Il “molosso” (descritto come specie all’inizio dell’Ottocento da un biologo statunitense che lo dedicò alla memoria del naturalista marchigiano del Seicento Diacinto Cestoni) è un pipistrello presente nell’Europa mediterranea, in Africa settentrionale e in vaste zone dell’Asia centrale, abitualmente legato ad ambienti rupestri, come falesie affacciate sul mare o pareti rocciose in vallate montane; in tempi recenti si sono intensificate anche le segnalazioni in ambiente urbano, soprattutto ai piani alti delle vecchie case dei centri storici.
La specie ha preferenze rupicole sia in periodo riproduttivo (quando viene dato alla luce un solo piccolo all’anno, tra giugno e luglio), sia nella scelta dei siti di svernamento, dove passa i mesi freddi in una condizione che, più che una vera letargia, è un profondo torpore, da cui è indotto al risveglio dal miglioramento anche temporaneo delle condizioni meteoclimatiche.

In Trentino, però, spiegano gli esperti del MUSE, il molosso di Cestoni è poco più di un fantasma. Le informazioni su distribuzione e abbondanza sono ancora lacunose.

Il Molosso di Cestoni nell’Atlante dei Mammiferi della provincia di Trento.

«Le notizie riguardanti la presenza della specie in Trentino – confermano dal Museo delle Scienze – sono molto scarse e frammentarie: finora non è stato scoperto alcun dormitorio o colonia riproduttiva di questi animali, né sono noti siti stabilmente utilizzati per svernare.
Eccezione fatta per qualche esemplare catturato occasionalmente durante l’attività autunnale di monitoraggio della migrazione degli uccelli e inanellamento a scopo scientifico ai valichi del Caset e del Brocon (presumibilmente in migrazione post-riproduttiva “verticale” da territori montani verso aree invernali più a bassa quota), le segnalazioni nella nostra provincia superano a malapena la decina.
Il nostro sfortunato “mastino con le ali”, perito in una notte di mezzo inverno, ci lascia dunque un prezioso dato di presenza svernante, per di più in contesto urbano, dove di questa specie si sa ancor meno
».

Da qui si intuisce l’importanza della Citizen Science, l’insieme di pratiche che coinvolgono i cittadini nella costruzione del sapere scientifico. Un processo partecipativo che il MUSE, dal 2019 membro di ECSA (Associazione Europea di Citizen Science), sta sviluppando con un portfolio coordinato di attività dedicate, nell’ottica di costruire sia in campo educativo che sociale una scienza intesa come bene comune, democratica, aperta e accessibile a tutti.

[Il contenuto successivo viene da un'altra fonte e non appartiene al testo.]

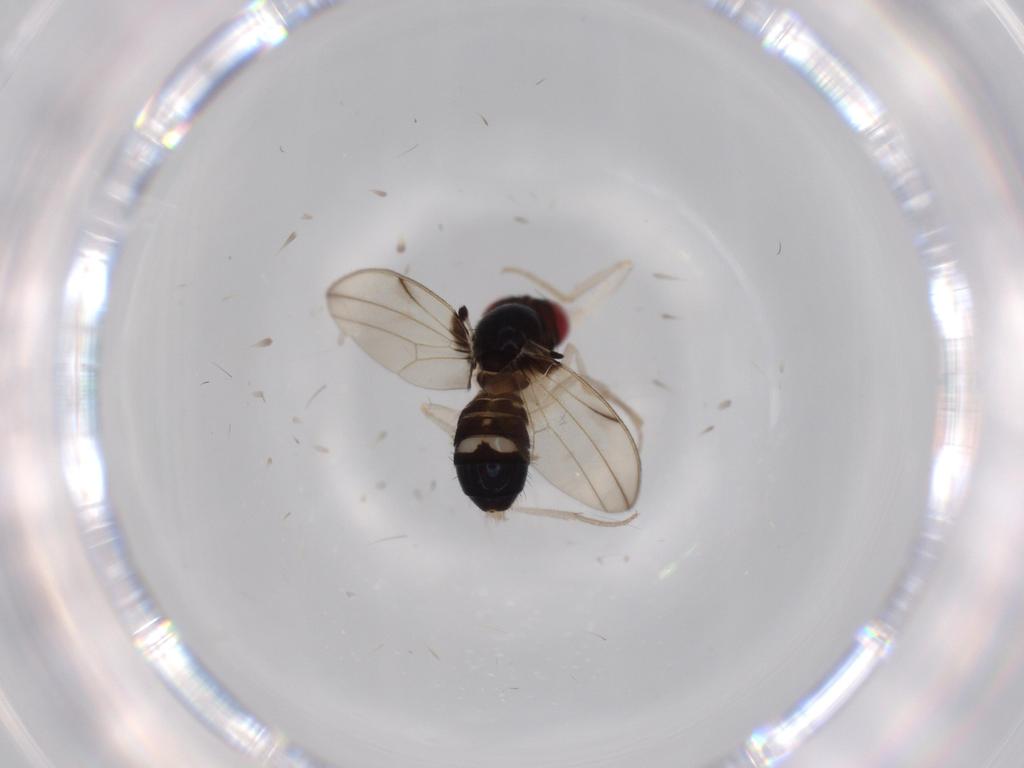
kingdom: Animalia
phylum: Arthropoda
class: Insecta
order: Diptera
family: Drosophilidae
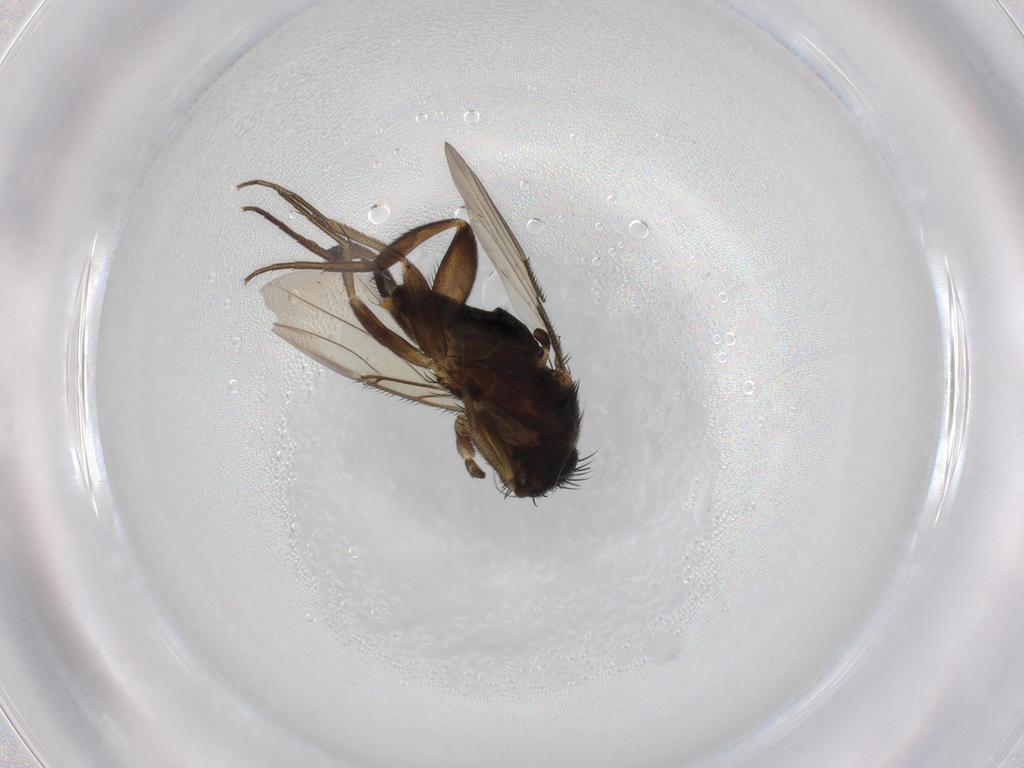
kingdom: Animalia
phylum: Arthropoda
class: Insecta
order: Diptera
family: Phoridae
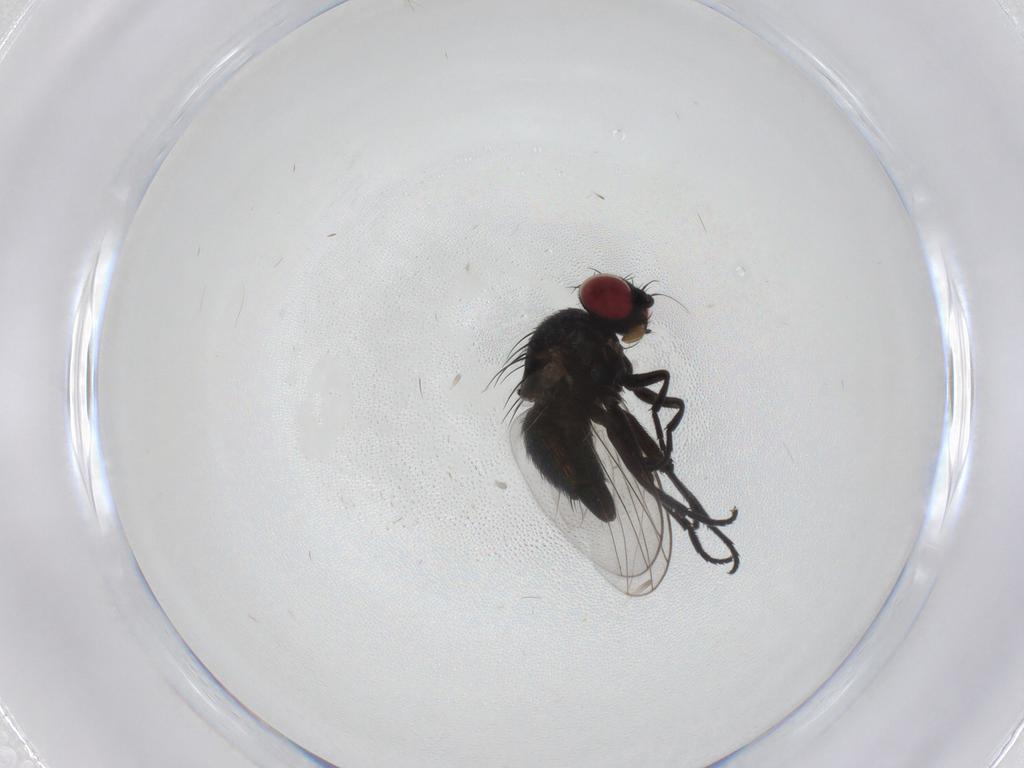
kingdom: Animalia
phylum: Arthropoda
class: Insecta
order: Diptera
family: Agromyzidae
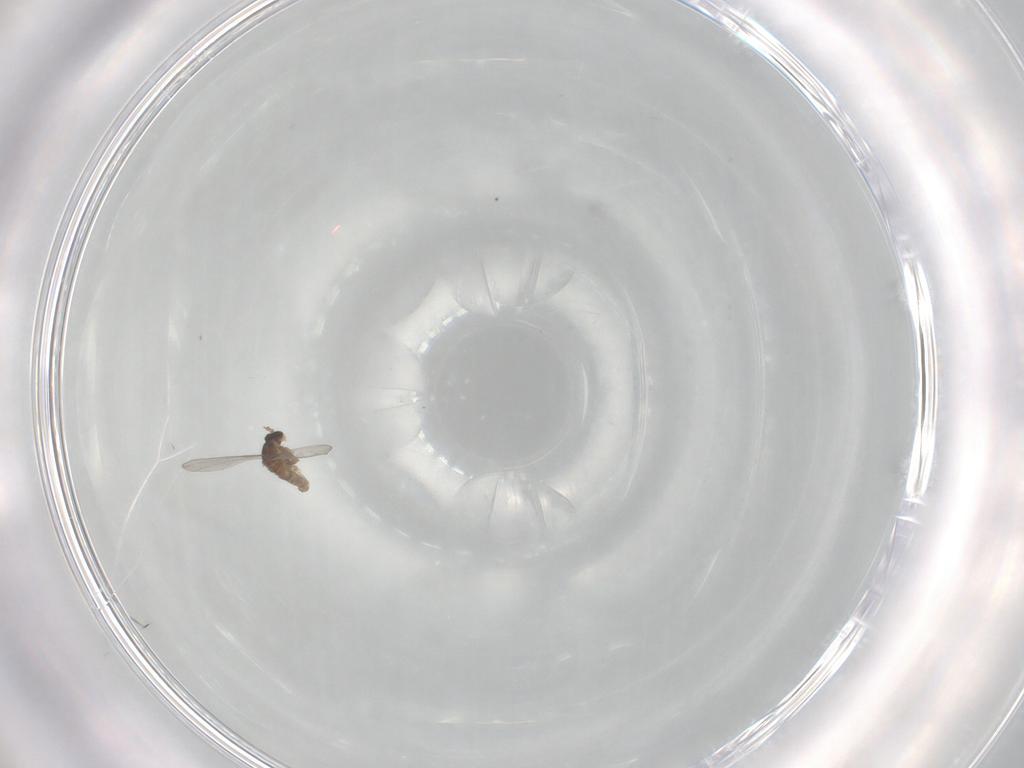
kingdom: Animalia
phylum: Arthropoda
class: Insecta
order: Diptera
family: Cecidomyiidae
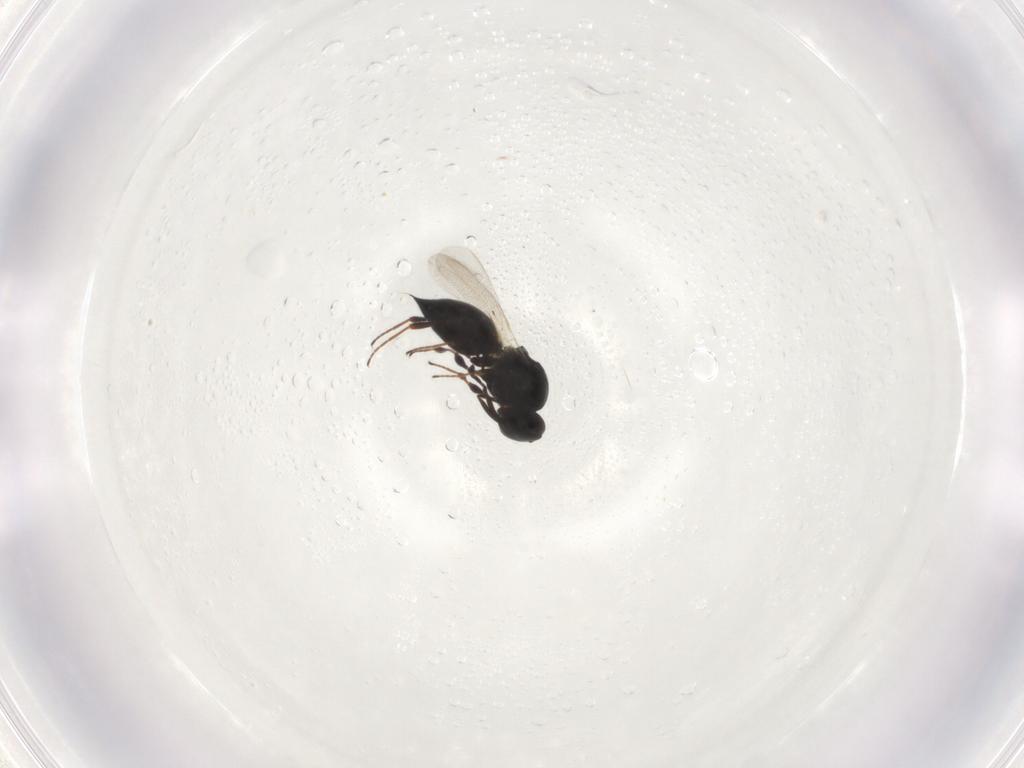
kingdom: Animalia
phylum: Arthropoda
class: Insecta
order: Hymenoptera
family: Platygastridae
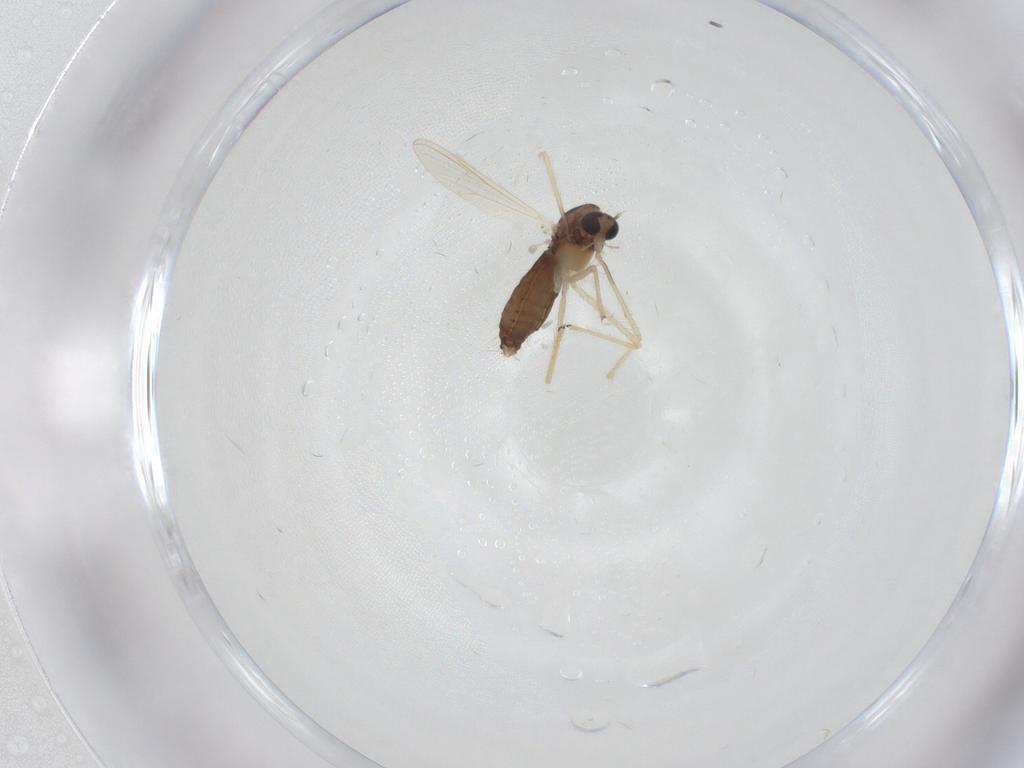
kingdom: Animalia
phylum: Arthropoda
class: Insecta
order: Diptera
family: Chironomidae
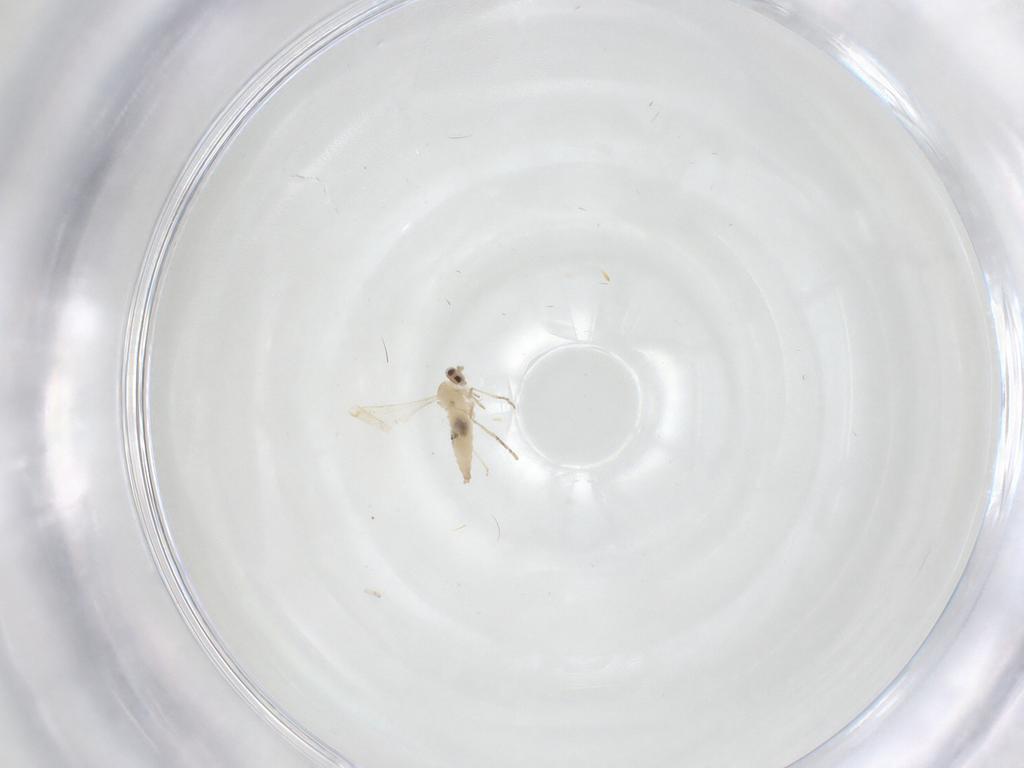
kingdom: Animalia
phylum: Arthropoda
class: Insecta
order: Diptera
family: Cecidomyiidae
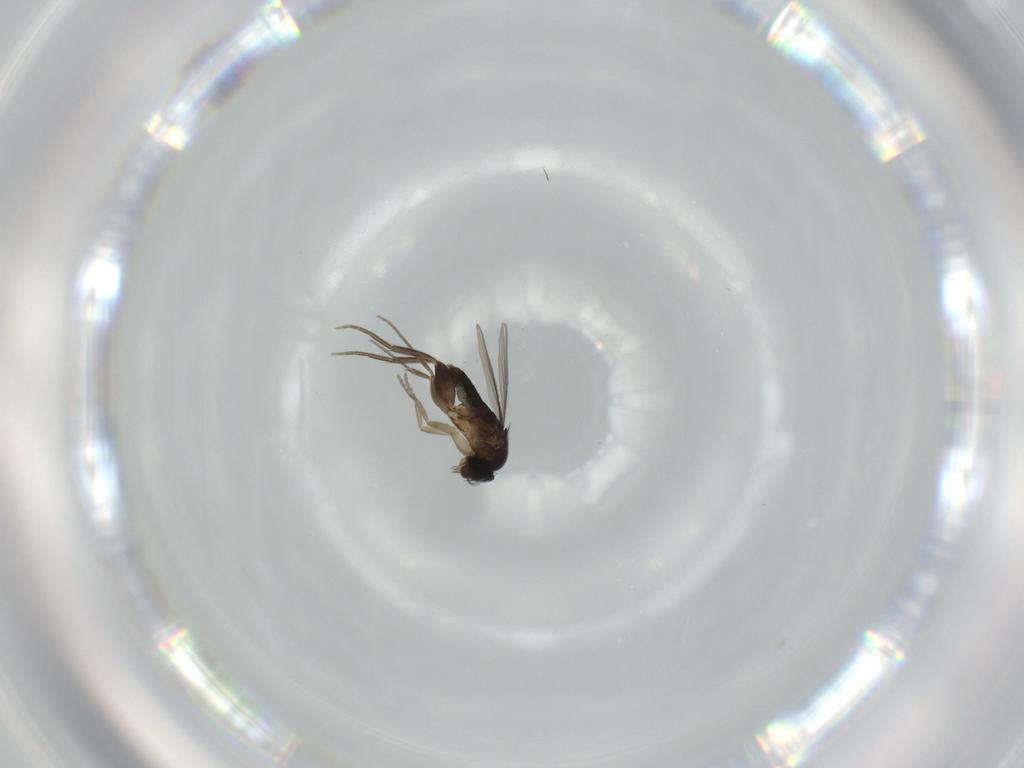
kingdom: Animalia
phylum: Arthropoda
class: Insecta
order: Diptera
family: Phoridae
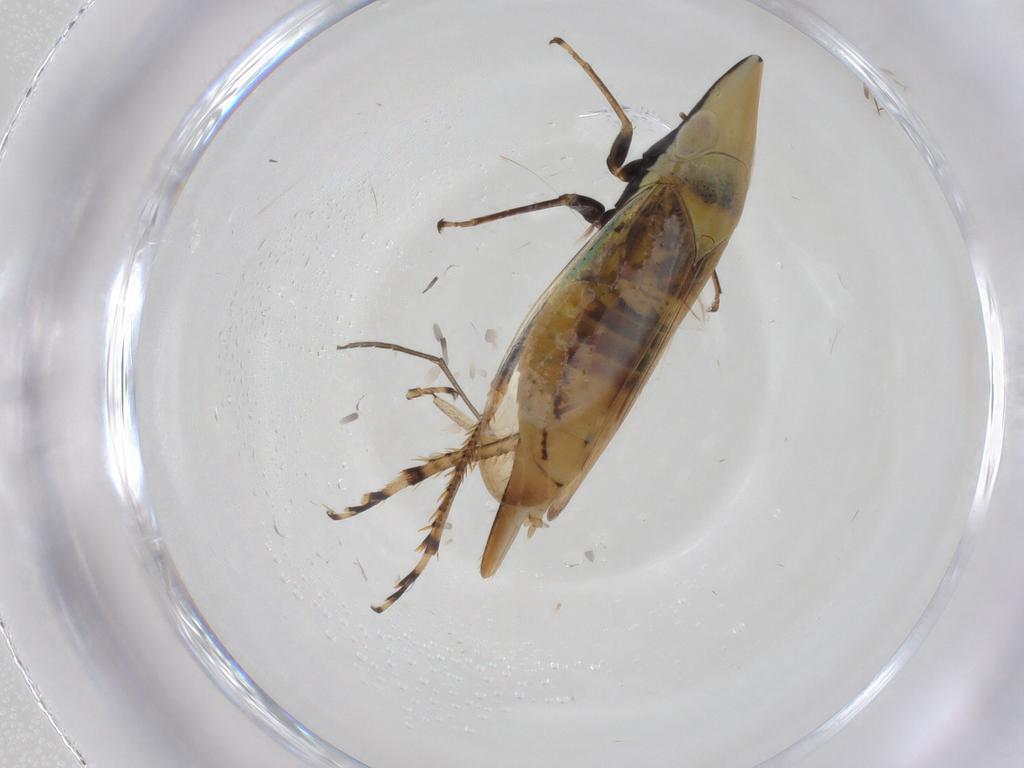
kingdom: Animalia
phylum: Arthropoda
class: Insecta
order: Hemiptera
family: Cicadellidae
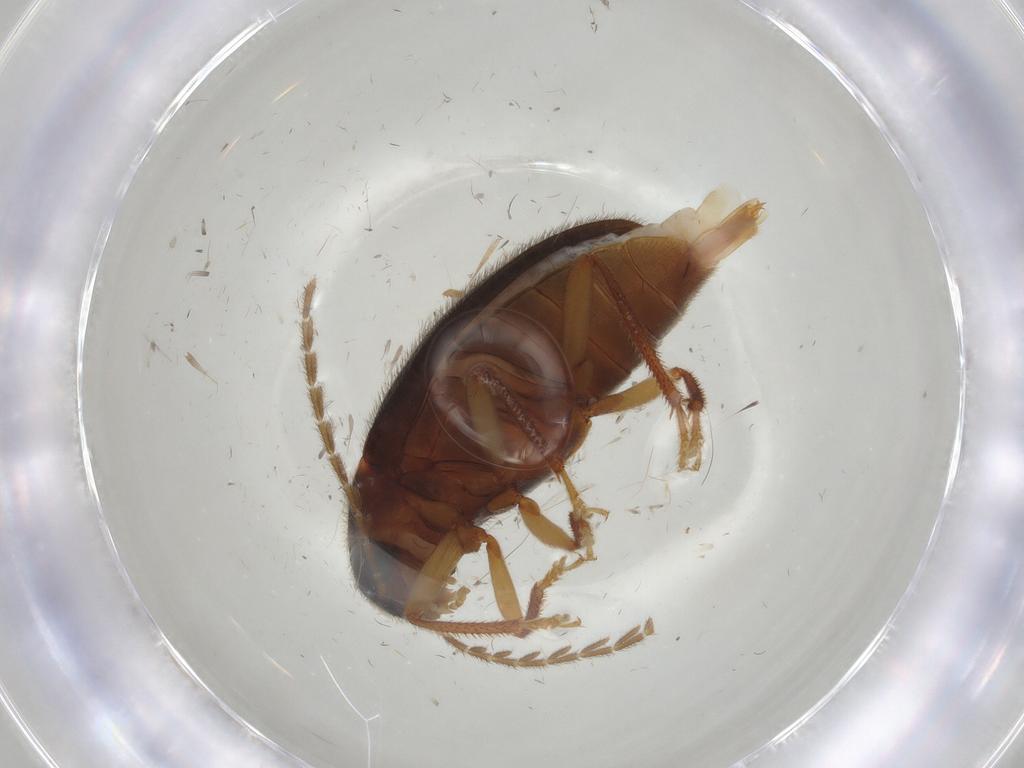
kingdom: Animalia
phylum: Arthropoda
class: Insecta
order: Coleoptera
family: Ptilodactylidae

Chi avesse segnalazioni legate ai pipistrelli o volesse semplicemente saperne di più su come comportarsi in caso di osservazioni o ritrovamenti, può rivolgersi agli esperti del MUSE attraverso il progetto di Citizen Science “S.O.S Pipistrelli”.
A questo proposito si coglie l’occasione per specificare che le specie di chirotteri presenti in Italia non corrispondono alle stesse segnalate in Cina come potenziali responsabili della trasmissione del coronavirus. La loro presenza non deve quindi destare paure ingiustificate. Anzi, questi animali, preziosi bioindicatori, segnalano un buon livello di salute ambientale.

Prosegue, inoltre, l’attività del gruppo Facebook “Citizen Science MUSE”, che ha da pochi giorni superato i mille iscritti: un luogo virtuale dove poter richiedere l’aiuto degli esperti del MUSE per tutti i dubbi identificativi relativi a minerali, rocce, fossili, piante e animali.